This article draws upon a political ecology lens to understand gendered recovery processes following disasters across four districts in Assam, northeastern India using empirical research from 2012 to 2018.
Author
Sneha Krishnan, Associate Professor, Jindal School of Environment and Sustainability, O.P. Jindal Global University, Sonipat, Haryana.
Summary
Recurring floods and erosion result in displacement, which adversely impacts women who are ‘left behind’ when men migrate. Policy and programme measures for disaster response and climate adaptation often perceive women as homogenous, vulnerable groups, instead of addressing underlying structural and conceptual barriers and strengthening their adaptive capacities to disasters and displacement.
This article draws upon a political ecology lens to understand gendered recovery processes following disasters across four districts in Assam, northeastern India using empirical research from 2012 to 2018.
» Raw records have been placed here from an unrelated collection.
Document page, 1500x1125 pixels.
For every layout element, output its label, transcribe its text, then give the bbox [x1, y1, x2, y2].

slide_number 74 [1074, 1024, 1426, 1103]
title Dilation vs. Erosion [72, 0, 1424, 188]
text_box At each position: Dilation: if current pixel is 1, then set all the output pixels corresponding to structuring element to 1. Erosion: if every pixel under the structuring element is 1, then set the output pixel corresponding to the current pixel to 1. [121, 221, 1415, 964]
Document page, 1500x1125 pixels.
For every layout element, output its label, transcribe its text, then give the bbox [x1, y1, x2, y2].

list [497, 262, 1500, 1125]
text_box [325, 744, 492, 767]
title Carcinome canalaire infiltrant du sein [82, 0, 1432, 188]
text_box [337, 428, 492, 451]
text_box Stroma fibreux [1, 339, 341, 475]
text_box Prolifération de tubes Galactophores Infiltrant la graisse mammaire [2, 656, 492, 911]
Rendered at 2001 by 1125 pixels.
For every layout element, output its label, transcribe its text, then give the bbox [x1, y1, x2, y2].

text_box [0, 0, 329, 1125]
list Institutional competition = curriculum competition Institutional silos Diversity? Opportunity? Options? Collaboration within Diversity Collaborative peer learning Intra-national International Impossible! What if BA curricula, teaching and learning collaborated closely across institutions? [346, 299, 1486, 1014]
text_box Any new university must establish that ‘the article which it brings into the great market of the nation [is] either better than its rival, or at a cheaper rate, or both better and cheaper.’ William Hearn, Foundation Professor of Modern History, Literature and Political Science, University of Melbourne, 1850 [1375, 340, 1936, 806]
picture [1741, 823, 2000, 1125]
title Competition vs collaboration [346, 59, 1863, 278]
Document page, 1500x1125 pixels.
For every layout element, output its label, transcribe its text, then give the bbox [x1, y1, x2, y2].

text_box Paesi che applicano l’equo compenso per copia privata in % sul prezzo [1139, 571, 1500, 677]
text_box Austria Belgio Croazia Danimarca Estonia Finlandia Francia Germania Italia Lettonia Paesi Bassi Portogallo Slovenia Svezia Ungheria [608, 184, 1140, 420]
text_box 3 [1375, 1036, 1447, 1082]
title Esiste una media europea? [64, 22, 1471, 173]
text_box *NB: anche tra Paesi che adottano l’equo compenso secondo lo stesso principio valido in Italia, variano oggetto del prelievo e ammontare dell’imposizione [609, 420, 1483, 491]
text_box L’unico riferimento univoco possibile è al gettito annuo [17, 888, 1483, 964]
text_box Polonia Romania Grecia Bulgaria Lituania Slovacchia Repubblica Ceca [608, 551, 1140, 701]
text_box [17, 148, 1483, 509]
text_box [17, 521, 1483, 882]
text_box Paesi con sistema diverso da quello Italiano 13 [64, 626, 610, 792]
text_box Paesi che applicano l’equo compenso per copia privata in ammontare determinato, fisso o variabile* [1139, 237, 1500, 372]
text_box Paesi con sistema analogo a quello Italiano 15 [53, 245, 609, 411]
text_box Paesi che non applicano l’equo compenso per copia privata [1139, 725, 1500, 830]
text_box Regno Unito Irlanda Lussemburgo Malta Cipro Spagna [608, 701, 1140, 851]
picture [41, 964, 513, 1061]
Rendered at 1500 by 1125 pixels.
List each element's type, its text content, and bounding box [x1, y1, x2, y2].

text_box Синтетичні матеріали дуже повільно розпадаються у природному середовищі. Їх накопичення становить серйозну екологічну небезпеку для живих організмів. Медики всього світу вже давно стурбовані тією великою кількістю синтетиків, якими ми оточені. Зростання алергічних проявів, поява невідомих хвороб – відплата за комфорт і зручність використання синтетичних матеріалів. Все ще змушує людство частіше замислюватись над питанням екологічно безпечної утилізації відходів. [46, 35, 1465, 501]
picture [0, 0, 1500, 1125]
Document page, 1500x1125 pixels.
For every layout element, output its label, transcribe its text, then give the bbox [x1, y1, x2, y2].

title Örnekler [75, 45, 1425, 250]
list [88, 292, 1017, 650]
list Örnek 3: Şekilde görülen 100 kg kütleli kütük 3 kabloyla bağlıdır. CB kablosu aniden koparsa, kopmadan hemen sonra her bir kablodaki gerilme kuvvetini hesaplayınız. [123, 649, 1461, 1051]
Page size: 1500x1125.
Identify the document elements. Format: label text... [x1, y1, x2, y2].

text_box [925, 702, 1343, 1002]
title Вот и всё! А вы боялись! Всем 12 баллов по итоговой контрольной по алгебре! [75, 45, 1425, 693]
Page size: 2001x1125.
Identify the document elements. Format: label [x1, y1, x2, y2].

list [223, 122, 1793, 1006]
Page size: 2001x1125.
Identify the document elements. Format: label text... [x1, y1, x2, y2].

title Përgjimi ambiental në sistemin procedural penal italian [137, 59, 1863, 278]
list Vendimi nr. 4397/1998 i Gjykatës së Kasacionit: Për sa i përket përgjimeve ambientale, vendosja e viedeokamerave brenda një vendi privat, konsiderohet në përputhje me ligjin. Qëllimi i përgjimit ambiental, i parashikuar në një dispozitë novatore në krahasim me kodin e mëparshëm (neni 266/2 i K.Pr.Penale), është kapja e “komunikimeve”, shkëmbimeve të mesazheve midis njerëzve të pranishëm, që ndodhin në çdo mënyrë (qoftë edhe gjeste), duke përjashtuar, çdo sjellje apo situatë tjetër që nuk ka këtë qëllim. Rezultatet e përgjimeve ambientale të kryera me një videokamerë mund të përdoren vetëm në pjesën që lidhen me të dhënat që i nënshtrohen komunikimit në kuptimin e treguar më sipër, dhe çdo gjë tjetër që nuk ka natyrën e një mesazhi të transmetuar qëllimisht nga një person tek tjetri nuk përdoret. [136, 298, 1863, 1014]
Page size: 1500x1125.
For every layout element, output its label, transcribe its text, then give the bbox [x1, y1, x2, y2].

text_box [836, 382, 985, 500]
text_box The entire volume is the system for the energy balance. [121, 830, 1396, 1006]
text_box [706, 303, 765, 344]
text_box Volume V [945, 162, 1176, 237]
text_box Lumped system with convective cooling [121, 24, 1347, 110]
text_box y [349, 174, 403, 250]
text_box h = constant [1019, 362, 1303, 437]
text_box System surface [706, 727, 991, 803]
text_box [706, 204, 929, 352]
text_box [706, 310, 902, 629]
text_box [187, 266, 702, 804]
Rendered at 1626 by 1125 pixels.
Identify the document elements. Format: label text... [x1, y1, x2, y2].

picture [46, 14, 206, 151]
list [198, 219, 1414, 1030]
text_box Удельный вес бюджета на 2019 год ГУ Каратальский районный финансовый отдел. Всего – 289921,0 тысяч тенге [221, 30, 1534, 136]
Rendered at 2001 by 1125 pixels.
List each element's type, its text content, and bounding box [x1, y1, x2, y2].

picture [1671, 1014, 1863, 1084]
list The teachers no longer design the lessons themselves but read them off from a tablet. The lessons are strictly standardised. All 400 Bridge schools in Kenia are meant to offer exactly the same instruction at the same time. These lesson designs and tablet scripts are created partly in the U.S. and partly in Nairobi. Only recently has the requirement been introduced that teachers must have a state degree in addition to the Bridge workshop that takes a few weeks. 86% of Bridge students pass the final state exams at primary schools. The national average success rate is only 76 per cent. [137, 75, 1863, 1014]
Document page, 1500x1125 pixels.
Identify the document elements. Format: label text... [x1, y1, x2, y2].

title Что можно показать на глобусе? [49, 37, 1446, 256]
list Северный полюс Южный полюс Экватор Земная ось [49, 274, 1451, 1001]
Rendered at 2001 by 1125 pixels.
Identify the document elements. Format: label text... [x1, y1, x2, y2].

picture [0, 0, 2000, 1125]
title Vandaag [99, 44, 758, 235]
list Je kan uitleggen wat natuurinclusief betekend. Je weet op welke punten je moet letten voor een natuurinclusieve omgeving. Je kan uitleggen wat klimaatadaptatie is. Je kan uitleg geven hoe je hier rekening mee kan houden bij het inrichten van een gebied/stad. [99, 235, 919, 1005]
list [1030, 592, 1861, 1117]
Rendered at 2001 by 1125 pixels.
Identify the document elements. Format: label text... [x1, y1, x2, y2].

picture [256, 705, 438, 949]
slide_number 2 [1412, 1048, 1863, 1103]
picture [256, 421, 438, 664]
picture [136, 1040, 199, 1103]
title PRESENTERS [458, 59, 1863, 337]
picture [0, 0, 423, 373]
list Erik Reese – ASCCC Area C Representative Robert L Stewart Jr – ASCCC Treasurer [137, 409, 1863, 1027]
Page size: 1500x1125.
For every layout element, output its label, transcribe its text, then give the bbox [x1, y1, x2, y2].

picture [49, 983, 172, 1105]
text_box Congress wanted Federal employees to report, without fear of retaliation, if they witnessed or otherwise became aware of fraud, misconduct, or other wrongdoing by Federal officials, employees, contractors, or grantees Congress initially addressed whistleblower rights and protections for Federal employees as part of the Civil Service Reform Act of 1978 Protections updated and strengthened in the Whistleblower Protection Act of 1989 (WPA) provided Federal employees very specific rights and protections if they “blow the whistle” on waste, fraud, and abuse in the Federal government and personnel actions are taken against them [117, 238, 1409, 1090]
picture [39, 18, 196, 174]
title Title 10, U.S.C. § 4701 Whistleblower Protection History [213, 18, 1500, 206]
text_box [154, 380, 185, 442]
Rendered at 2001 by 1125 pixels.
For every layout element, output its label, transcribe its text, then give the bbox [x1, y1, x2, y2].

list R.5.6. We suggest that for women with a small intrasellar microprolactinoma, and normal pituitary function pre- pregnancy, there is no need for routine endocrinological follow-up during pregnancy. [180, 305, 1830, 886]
The findings add nuances to the displacements of women in Assam as being ‘climate-induced’ by showing the different mechanisms of displacement and how it impacts particular groups of women, as well as their differential ways of coping with these changes.
This article draws on sustained long-term qualitative research among rural villagers, particularly women, in Assam where migration is connected to riverbank erosion, exacerbated by the construction of a new embankment, and disrupted due to waterlogging caused by embankments and government relocation schemes in order to construct further dams/embankments.